Homesman est une ode à la vie, au courage, à la femme. C'est une œuvre, je dirai même un chef d'œuvre dur, humain, profond...sublime ! Tout est parfait dans ce livre qui m'a ému en tant que femme, qu'être humain.

Tout d'abord les personnages. Les portraits effectués tout le long du roman - comment ces femmes sont devenues folles mais aussi sur la solitude de Mary Bee - sont magnifiques. Je m'y suis attachée, je me suis ancrée dans leurs histoires et j'ai vraiment encore du mal à parler de ce livre tellement il m'a touché...
Cette femme - Cuddy - qui décide de traverser d'Ouest en Est les Etats-Unis pour permettre à ses êtres de retrouver un espace, un cocoon protecteur dans leurs familles, est une femme comme on en rencontre peu. Ces femmes qui forgent l'histoire, ces femmes qui n'ont pas autant la reconnaissance qu'elles méritent, qui n'ont pas forcément le physique qu'il faut - point souvent mis en avant dans le récit - mais qui ont bien plus : une personnalité, une âme charitable, un être pur et courageux, altruiste et opiniâtre.
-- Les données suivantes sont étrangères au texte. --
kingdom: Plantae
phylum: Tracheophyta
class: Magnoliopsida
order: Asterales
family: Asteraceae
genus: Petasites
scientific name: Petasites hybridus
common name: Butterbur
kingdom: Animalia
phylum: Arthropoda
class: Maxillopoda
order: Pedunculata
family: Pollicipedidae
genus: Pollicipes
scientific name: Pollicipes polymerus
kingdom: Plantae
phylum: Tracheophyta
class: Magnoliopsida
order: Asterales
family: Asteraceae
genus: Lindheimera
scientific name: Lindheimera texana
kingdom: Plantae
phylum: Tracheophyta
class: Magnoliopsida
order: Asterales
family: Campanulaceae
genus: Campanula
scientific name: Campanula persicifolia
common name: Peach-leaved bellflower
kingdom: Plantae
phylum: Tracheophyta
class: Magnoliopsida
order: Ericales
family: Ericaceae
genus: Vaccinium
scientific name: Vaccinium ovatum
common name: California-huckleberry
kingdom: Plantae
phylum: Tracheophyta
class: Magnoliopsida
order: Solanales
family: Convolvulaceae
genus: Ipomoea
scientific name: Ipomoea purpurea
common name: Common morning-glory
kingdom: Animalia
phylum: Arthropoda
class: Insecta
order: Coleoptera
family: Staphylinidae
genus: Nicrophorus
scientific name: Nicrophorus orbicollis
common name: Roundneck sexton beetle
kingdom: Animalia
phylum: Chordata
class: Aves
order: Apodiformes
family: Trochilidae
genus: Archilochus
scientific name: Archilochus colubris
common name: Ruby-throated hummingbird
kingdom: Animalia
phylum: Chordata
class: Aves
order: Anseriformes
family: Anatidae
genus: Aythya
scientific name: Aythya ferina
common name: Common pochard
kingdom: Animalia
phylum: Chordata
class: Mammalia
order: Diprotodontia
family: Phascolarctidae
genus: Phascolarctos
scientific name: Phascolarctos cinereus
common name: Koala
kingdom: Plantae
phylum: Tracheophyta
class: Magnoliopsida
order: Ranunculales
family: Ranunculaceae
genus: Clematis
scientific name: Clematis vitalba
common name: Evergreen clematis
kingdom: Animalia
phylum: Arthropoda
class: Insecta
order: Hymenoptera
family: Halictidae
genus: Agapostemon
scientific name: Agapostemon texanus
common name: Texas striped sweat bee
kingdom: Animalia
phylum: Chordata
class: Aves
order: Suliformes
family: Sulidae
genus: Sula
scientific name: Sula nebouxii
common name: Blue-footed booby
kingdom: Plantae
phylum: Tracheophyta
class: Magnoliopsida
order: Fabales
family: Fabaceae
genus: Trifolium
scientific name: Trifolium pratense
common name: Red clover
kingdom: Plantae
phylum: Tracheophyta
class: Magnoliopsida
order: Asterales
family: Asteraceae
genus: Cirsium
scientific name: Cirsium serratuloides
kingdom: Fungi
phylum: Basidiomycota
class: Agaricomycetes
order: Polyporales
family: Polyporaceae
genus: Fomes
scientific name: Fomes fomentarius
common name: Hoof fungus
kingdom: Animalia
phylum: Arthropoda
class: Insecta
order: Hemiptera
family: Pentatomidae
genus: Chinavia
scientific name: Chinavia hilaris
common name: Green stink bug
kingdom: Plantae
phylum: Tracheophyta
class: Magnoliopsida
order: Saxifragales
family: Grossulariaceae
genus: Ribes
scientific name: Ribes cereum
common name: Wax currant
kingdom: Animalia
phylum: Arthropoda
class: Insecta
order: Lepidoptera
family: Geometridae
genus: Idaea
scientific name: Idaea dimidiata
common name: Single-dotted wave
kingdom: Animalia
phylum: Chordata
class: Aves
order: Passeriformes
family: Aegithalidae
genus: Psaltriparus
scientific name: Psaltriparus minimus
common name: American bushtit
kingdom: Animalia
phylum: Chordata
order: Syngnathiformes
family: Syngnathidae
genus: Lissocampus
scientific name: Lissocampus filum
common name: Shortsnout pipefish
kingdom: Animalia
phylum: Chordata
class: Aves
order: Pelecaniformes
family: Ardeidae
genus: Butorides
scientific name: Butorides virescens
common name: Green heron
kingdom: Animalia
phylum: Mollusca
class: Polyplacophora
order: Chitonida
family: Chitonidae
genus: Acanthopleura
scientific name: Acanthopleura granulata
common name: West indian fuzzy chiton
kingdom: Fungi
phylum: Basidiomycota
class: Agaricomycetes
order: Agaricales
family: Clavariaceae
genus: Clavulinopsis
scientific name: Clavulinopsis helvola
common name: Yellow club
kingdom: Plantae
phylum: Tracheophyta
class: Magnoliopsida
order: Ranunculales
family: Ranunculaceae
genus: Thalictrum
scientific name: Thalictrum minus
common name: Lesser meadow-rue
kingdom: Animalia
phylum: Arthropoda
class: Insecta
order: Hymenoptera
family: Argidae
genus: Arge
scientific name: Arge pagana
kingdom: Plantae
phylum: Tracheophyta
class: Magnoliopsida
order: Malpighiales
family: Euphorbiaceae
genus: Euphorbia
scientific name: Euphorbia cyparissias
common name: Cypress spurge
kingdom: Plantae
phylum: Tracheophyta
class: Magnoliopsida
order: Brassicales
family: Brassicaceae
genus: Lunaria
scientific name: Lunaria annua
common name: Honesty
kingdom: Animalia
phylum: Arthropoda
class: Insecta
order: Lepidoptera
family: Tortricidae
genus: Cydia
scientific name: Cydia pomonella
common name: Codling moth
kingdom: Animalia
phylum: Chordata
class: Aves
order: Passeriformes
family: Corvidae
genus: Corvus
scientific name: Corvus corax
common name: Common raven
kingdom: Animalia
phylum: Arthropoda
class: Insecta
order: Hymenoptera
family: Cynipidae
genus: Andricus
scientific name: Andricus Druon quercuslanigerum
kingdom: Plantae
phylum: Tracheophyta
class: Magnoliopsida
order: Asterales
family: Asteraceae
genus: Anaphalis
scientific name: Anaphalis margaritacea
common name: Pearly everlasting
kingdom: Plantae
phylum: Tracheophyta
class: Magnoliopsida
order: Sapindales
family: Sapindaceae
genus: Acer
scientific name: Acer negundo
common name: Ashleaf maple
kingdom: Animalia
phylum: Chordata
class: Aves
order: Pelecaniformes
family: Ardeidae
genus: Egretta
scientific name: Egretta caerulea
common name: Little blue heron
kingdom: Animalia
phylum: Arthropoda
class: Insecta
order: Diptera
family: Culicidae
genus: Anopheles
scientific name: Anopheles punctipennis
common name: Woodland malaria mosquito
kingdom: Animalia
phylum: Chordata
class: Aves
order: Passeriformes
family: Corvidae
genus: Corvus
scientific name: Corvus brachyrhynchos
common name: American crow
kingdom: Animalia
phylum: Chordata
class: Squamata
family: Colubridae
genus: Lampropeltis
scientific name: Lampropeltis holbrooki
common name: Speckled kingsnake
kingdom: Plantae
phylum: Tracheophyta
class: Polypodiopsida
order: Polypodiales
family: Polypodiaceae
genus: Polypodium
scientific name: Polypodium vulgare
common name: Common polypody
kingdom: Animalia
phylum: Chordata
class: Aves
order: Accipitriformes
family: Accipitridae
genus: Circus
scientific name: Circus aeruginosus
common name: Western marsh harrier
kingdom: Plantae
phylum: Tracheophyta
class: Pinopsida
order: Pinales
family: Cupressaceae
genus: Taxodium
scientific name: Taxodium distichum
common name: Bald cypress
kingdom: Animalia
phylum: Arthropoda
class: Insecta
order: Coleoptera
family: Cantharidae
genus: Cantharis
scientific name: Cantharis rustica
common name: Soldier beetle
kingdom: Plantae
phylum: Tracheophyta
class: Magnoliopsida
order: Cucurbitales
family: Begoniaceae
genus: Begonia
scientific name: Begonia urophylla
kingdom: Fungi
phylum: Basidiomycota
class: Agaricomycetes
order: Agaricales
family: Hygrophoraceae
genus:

Le rapport homme-femme est aussi bien expliqué pour cette époque, ces femmes qui sacrifient tout même leur jeunesse pour partir loin de tout repère et rester seule, travailler, toujours et encore. Des maris inconscients de ce qu'ils leur demandent. Ce roman nous apprend qu'il ne faut pas se fier aux apparences, le seul homme qui va aider et soutenir Cuddy est le voleur, le bon à rien le déserteur.